If you believe you’ve spilled anything (water, soda, trendy energy drink, etc.) on your Apple notebook, shut it down immediately, lest you continue short-circuiting your computer and thus blasting small holes through its components. Just because your computer works for a while after you’ve spilled liquid on it doesn’t mean you’re in the clear. Damage from liquid spills start out small and difficult to diagnose, and then over time spreads to become larger functional issues.

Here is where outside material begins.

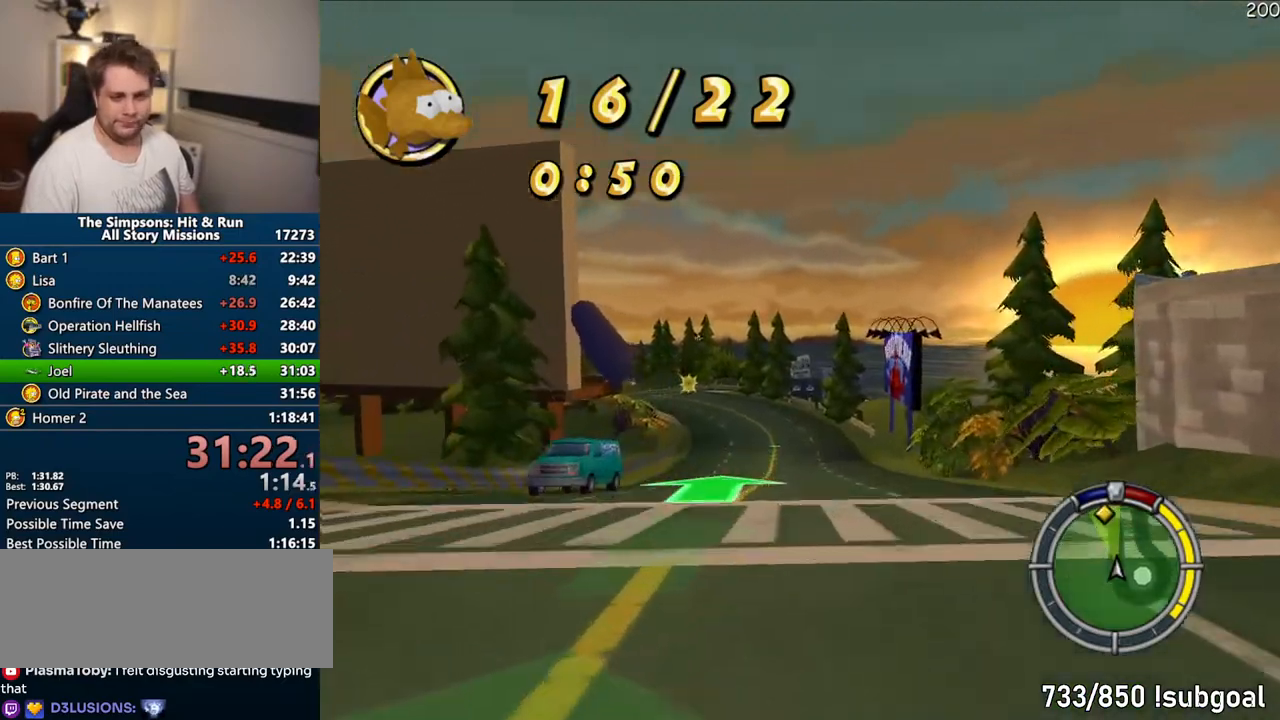
{"dt_ms": 500, "buttons": ["CROSS"], "left_stick": "center", "right_stick": "center", "events": []}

The best thing to do in this case is to take your Mac to an Apple-authorized service center. But if you are feeling handy and are OK with voiding your AppleCare warranty, you can clean your computer yourself. Unplug it, open it up, and disconnect the battery and all connections to the logic board. Then sit the open computer by a fan while gently scrubbing all sections of the logic board with cotton swabs and isopropyl alcohol. Clean both the top and bottom of the logic board if possible, then let the exposed MacBook dry in the path of the fan overnight before piecing everything back together and turning the computer back on. With any luck, the crisis will be over.
Take care
The tech shop window is gone, and the undergrads need to become better at lying about what happened to their computers (hint: if the scent of Pabst Blue Ribbon wafts from the inside of a MacBook Pro that won’t turn on, it probably didn’t break on its own), but the main lesson remains: Take care of your Mac and it’ll take care of you.